The books are now closed on 1987, and the ending, according to figures published in the industry newsletter Video Week, was not a happy one. The videocassette business (not including blank tapes) grew by an estimated 15 percent -- compared with almost 50 percent the year before -- despite the general increase in the prices of hit movies. Most of that growth came from sales of low-priced movies, confirming once again the general pall that has settled on the movie rental business. That may be good news for the rest of us though, since the major studios are now under pressure to dream up ways to keep renters happy.

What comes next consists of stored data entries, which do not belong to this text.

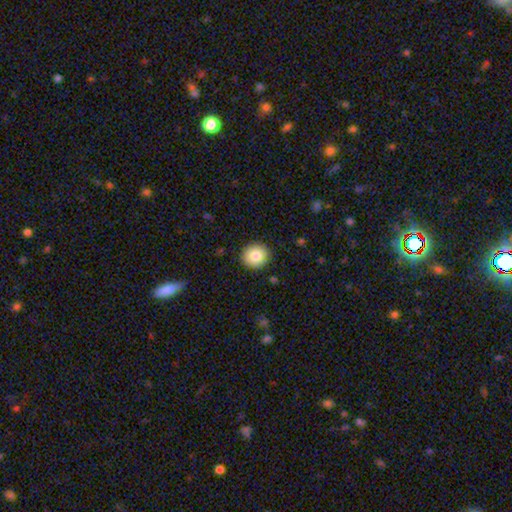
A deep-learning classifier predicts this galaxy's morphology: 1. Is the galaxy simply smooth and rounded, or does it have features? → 85% smooth, 8% star or artifact, 7% featured or disk.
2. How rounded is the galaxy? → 84% round, 15% in between, 1% cigar-shaped.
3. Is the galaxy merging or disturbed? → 91% none, 6% minor disturbance, 2% major disturbance, 1% merger.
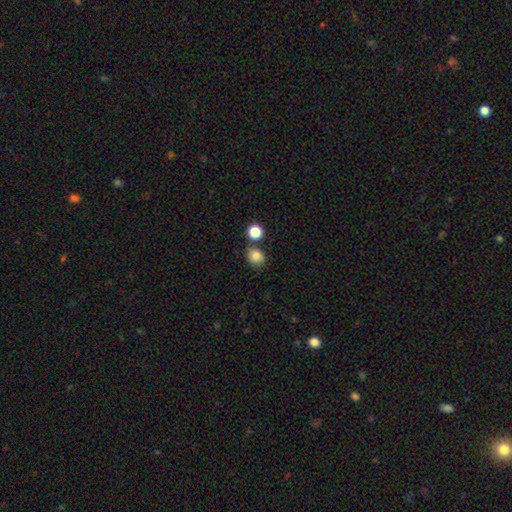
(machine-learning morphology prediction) Smooth or featured?
  - smooth: 83% *
  - star or artifact: 11%
  - featured or disk: 6%
How rounded?
  - round: 75% *
  - in between: 24%
  - cigar-shaped: 1%
Merging?
  - none: 72% *
  - merger: 13%
  - minor disturbance: 11%
  - major disturbance: 3%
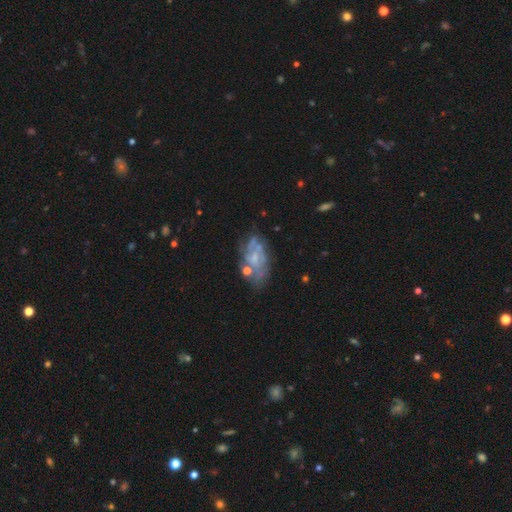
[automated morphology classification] type=featured or disk (68%); edge-on=no (95%); bar=no (67%); spiral arms=yes (59%); bulge=small (49%); merging=none (57%).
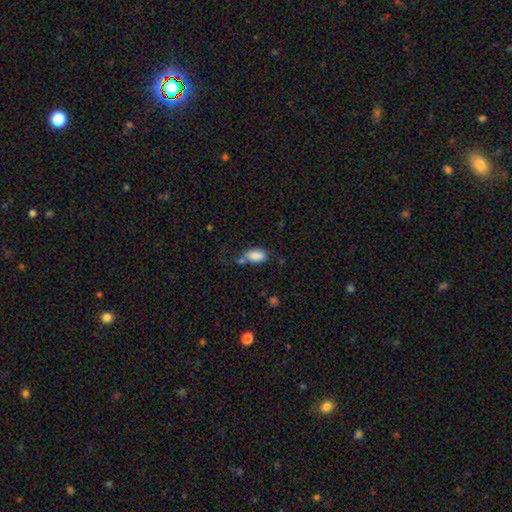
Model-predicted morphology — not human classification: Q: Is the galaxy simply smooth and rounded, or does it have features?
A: smooth — 85%.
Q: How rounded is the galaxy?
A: in between — 91%.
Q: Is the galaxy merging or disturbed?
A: none — 50%.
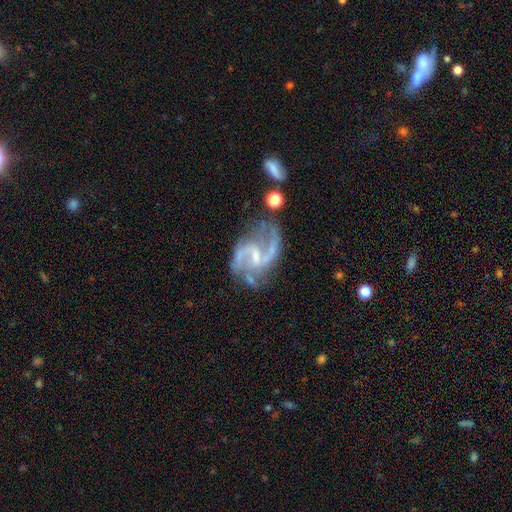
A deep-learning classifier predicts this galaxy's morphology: Smooth or featured: featured or disk — 90% (star or artifact — 6%)
Edge-on disk: no — 98% (yes — 2%)
Bar: weak — 53% (no — 24%)
Spiral arms: yes — 97% (no — 3%)
Spiral winding: loose — 52% (medium — 41%)
Spiral arm count: 2 — 89% (can't tell — 3%)
Bulge size: small — 65% (moderate — 21%)
Merging: none — 57% (minor disturbance — 21%)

Studio watchers will not be surprised to learn that last year Paramount rose to the top of the video heap, as it did in the theaters; the fact that its biggest movies of 1987 -- "The Untouchables," "Beverly Hills Cop II" and "Fatal Attraction" -- have yet to come out on tape bodes well for that studio's video fortunes in 1988. Disney and Warner were the other big gainers in 1987, while a parade of lackluster movies from 20th Century-Fox, Columbia and Universal caused declines in their video market shares.

It Takes Two

In his recently published book "Hitchcock and Selznick," film historian Leonard J. Leff reveals that the seven-year collaboration between director Alfred Hitchcock and producer David O. Selznick in the 1940s represented an unending battle of wills between two of Hollywood's biggest egos. Each had his own agenda: Selznick, who brought Hitchcock over from England, was desperate to hold on to a director who could help him maintain the prestige he won with "Gone With the Wind" and worked very closely on their films to ensure that they would do just that. Hitchcock, on the other hand, was interested in one thing -- independence, both artistic and, more importantly, financial. Selznick had a bigger hand in Hitchcock's pictures than any other producer ever did, and Hitchcock fought him every step of the way. But as Hitchcock's other films during the same period demonstrate, the greater Selznick's involvement, the better the picture (with one exception). This month Key Video will permanently cut the prices on the four Hitchcock-Selznick collaborations: the classics "Rebecca" (1940), "Spellbound" (1945) and "Notorious" (1946), and the duo's final, less successful outing, "The Paradine Case" (1948), which is making its home video debut. Key is also discounting Hitchcock's best non-Selznick picture of the decade, the 1944 "Lifeboat."

Let's Get Spiritual

Now that the Christmas trees have shed their needles, home video companies are ready to get you thinking about the next round of religious holidays and the vital role that the VCR can play in the nation's home-screen altars. This month brings a flurry of tapes designed to cultivate the Easter and Passover spirits in viewers of all ages. For the kids, there's the "Heroes of the Bible" series of seven animated programs ranging in length from 30 to 60 minutes and priced at $10 each. Fans of the big-screen biblical epic can trace that bygone genre's rise and fall in three $29.98 features from CBS/Fox: "The Robe" (1953), "The Bible" (1966) and the 1976 television extravaganza "Moses." Finally, the Institute for Creative Jewish Media is offering "The Joy of Passover," which combines dramatizations of the holiday's origins with step-by-step instructions on creating a successful Seder; the half-hour tape sells for $29.95.

The Company She Keeps

Pia Zadora never was a casting director's dream, especially when it came to finding a supporting cast that would make her look like a star. One of next month's rental releases -- it's priced at $79.95 -- shows that somebody had the right idea: Surround her with creatures from outer space. The 1984 feature "Voyage of the Rock Aliens," finally seeing the light of home video courtesy of Prism Entertainment, casts Pia as a high school coed who launches a musical career singing with a band of extraterrestrial rock musicians who arrive on Earth in a guitar-shaped space ship. And in one of her final roles, Ruth Gordon shows up as the town sheriff. The film's attempt at a hit single, Pia's disco duet (with Jermaine Jackson) "When the Rain Begins to Fall," will sound familiar to those for whom strobe lights and mirror balls are the stuff of which late-night dreams are made.